Best line: "The Pope has not yet sent a message to me about meeting, but I expect one any minute. And you will, of course, be wondering what tie I have."
Arnold's view: "The title of this blog means I am expecting great things. It's full of typos, so I guess it wasn't written by the PR department; but blogs are allowed to be imperfect. In fact, it is what makes them feel so true. It's interesting in places and reveals his day in an ordinary way. This is probably a good example of a diary-type blog. He tells it as it is: simple, honest and to the point. The design is clean."
Verdict: 7 out of 10
Adam Sampson, chief executive, housing charity Shelter
Title: Adam's blog
Web: address www.shelter-hosting.org.uk/adamsampson
Visitors to Sampson's blog are greeted by a large, smiling picture of the man himself with a drink in his hand, which creates the impression that you have just run into him at a networking event. Sampson updated his blog frequently until March, but since then it has lapsed into monthly offerings. He blogs about everything from an attempt at stand-up comedy to the tribulations of this year's strike by staff over new working conditions at his charity. Sampson admits to being unsure whether he should write about the strike before concluding "it would be entirely disingenuous completely to ignore the subject and witter away about something else".
Best line: "I don't find the experience of having my morality questioned by the Wormwood Scrubs branch of the Prison Officers Association that upsetting."

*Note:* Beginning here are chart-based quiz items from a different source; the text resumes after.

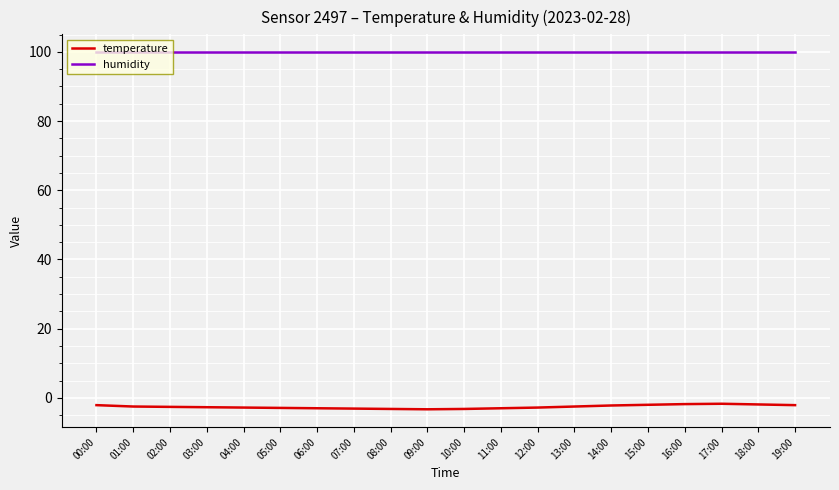

What is the lowest value of the humidity series?

99.9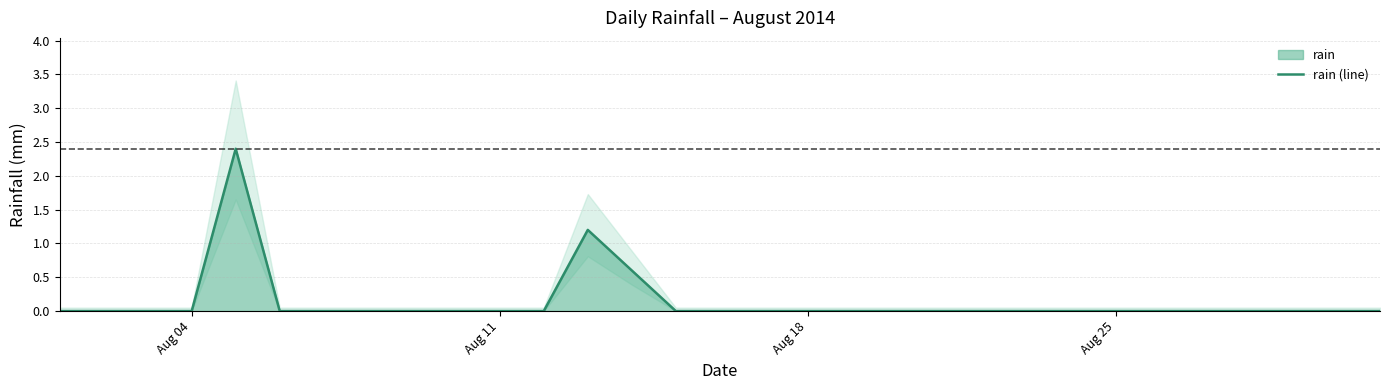

What is the maximum value for rain (line)?

2.4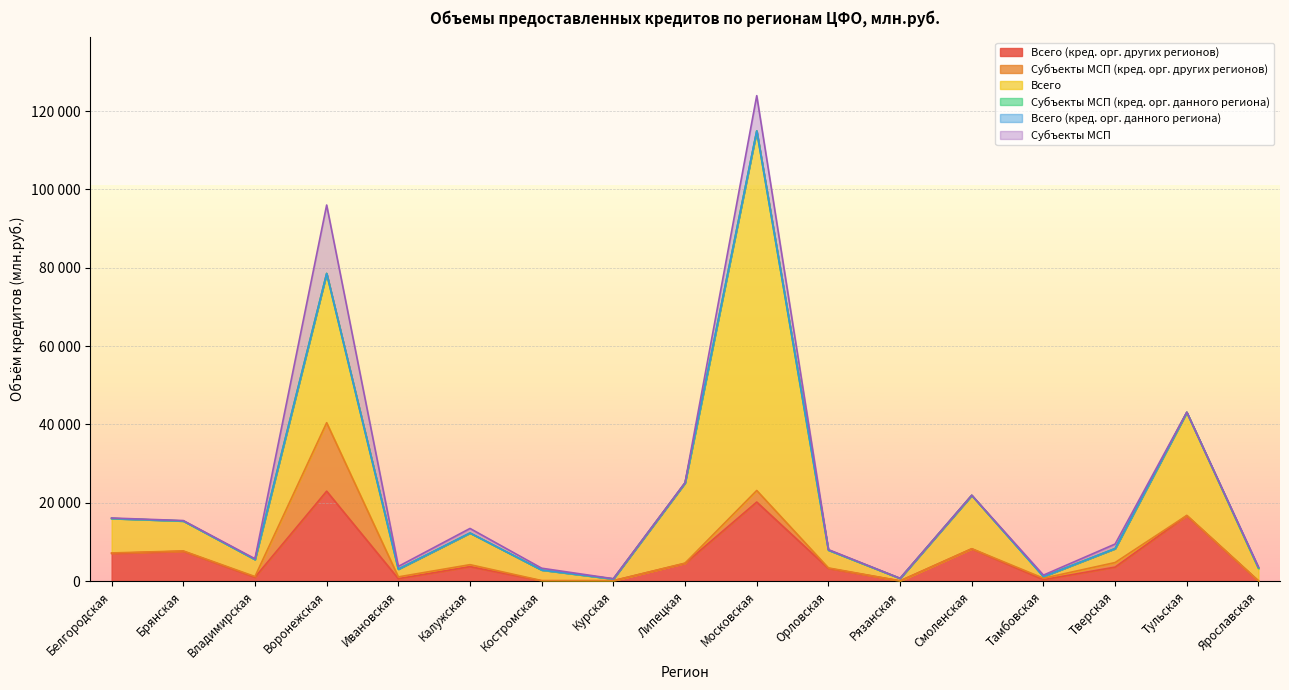

True or false: Всего (кред. орг. других регионов) and Субъекты МСП (кред. орг. других регионов) cross at least once.

False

arnold's view: "I really like this blog. It feels very much like something from The Independent or The Guardian. It's factual but with opinion; challenging and interesting. And I like the picture. It shows Adam holding a glass. I don't know why he is, but who cares? It makes it look more natural. The site is well designed, too."
Verdict: 9 out of 10
Babara Stocking, director, Oxfam
Title: Director's Cut
Web: address www.oxfam.org.uk/applications/blogs/director
Stocking's blog says it will give her "unique perspective on Oxfam's work to alleviate poverty and suffering", but the site was last updated more than a year ago and has since floated like an abandoned ship in cyberspace. There was a flurry of daily blogs in January 2007, when Stocking attended the World Economic Forum in Davos, but afterwards it flickered only briefly. Her most recent entry, from March last year, includes a poem she heard on a visit to Kibera, the slum area of Nairobi in Kenya.

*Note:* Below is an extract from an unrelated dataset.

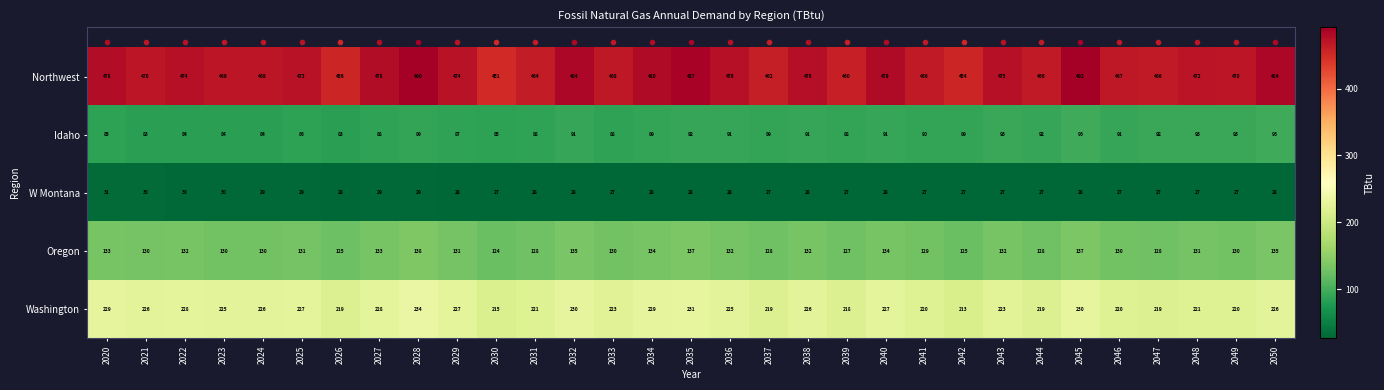

What is the difference between the maximum and second lowest values in the W Montana series?

4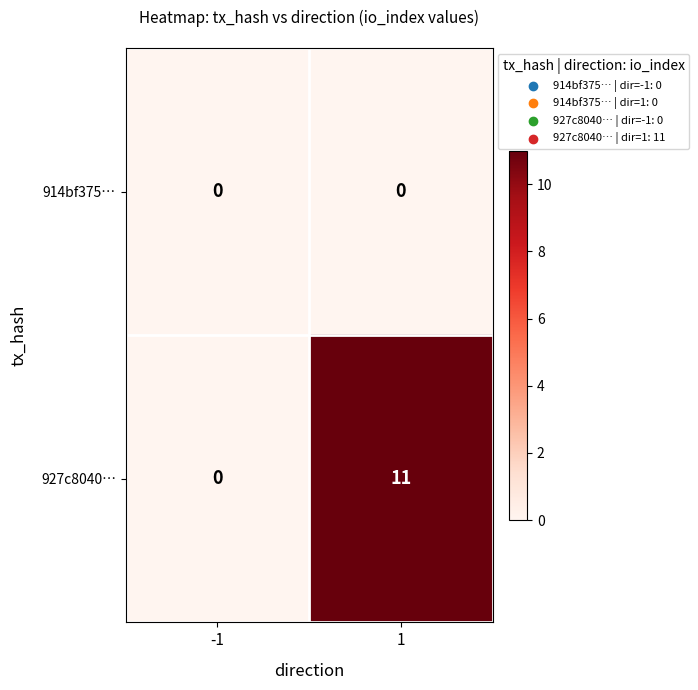

The 927c8040… series shows -4 at -1. True or false?

False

Best line: "Funny how things come together in life. On Tuesday night, I was at the premiere of Blood Diamond (a film that focuses on the diamond smuggling that fuelled the civil war in Sierra Leone) in Leicester Square. This morning I had breakfast with De Beers at Davos."

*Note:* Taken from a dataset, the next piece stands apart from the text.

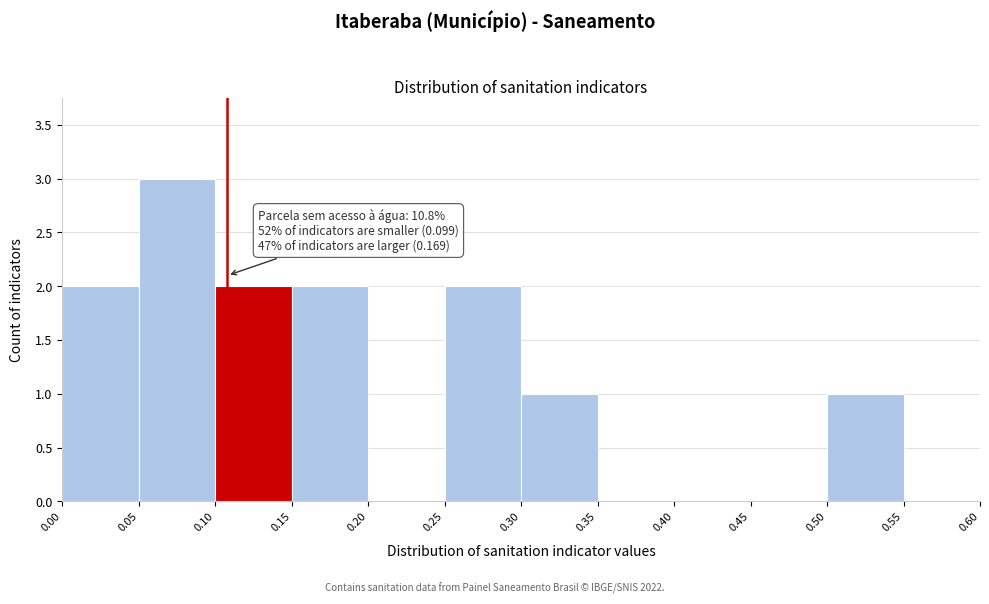

Which range on the x-axis has the tallest bar?

0.05 to 0.10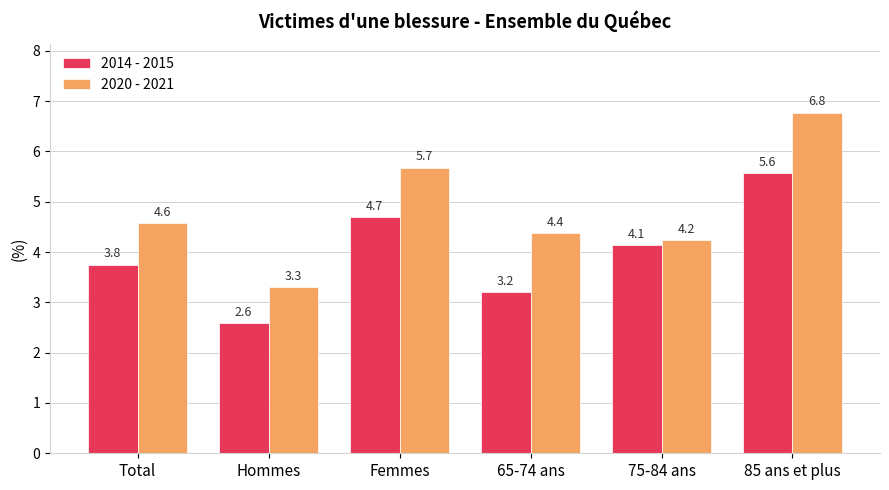

What is the total value across all series at Hommes?

5.9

Arnold's view: "I found this a missed opportunity, and plugging what Oxfam does seems unnecessary - surely most people visiting this blog are supporters. It was factual rather than personal, and certainly not a unique perspective. It felt like it had been bashed off. Good blogs need to feel personal and considered. The blog featured a poem - interesting, but it's not really blogging."
Verdict: 4 out of 10
How to blog
A beginner's guide for sector leaders, by Helen Barrett
1. Ask yourself whether you should blog at all
Senior staff may be tempted to publish their ramblings regularly on the organisation's public-facing website, but would a blog written by a volunteer or a beneficiary be more compelling? Ask yourself whether what you have got to say is fresh and interesting enough to make supporters return to your blog.
2. Check the competition
What are your peers blogging about? Visit their blogs and copy their best ideas. Then consider how your voice will fit into the charity blogosphere.
3. Pay attention to presentation
A lot of bloggers write essays rather than punchy blog posts. Short chunks of information work best, so space your paragraphs and introduce sub-headings into posts.
4. Blog regularly
Updating your blog regularly gives you a greater chance of appearing high up in the results of a Google search on keywords related to your cause, which will encourage traffic. Add links to your other favourite sites and ask them to link to your blog.
5. Get help
There is plenty of online advice out there. A good place to start is www.masternewmedia.org/news/2005/04/26/how_to_write_a_successful.htm.